====== Exercise input ======

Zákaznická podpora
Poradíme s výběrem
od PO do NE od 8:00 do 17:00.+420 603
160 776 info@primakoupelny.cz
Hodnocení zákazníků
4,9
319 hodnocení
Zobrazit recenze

======
====== Exercise input ======

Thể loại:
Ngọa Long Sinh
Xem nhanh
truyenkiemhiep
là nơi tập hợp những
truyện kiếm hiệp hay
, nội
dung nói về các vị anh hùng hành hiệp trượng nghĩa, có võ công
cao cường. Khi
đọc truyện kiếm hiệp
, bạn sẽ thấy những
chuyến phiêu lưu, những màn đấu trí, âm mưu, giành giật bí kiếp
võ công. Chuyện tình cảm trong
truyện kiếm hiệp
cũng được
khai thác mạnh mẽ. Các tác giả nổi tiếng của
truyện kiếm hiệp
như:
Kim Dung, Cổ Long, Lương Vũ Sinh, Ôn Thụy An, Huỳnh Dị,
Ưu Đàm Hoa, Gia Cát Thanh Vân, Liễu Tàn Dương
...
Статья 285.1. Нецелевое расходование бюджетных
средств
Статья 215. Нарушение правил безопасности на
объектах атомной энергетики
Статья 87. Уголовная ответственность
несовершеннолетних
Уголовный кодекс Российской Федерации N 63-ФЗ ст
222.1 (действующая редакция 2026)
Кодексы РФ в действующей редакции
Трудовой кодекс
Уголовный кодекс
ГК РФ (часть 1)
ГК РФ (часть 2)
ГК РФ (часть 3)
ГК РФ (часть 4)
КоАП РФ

======

:: The problem ::
What is needed is an exact copy of the lines above, from the one containing "Zákaznická podpora" through the one containing "Zobrazit recenze", with nothing added.

:: Your solution ::
Zákaznická podpora
Poradíme s výběrem
od PO do NE od 8:00 do 17:00.+420 603
160 776 info@primakoupelny.cz
Hodnocení zákazníků
4,9
319 hodnocení
Zobrazit recenze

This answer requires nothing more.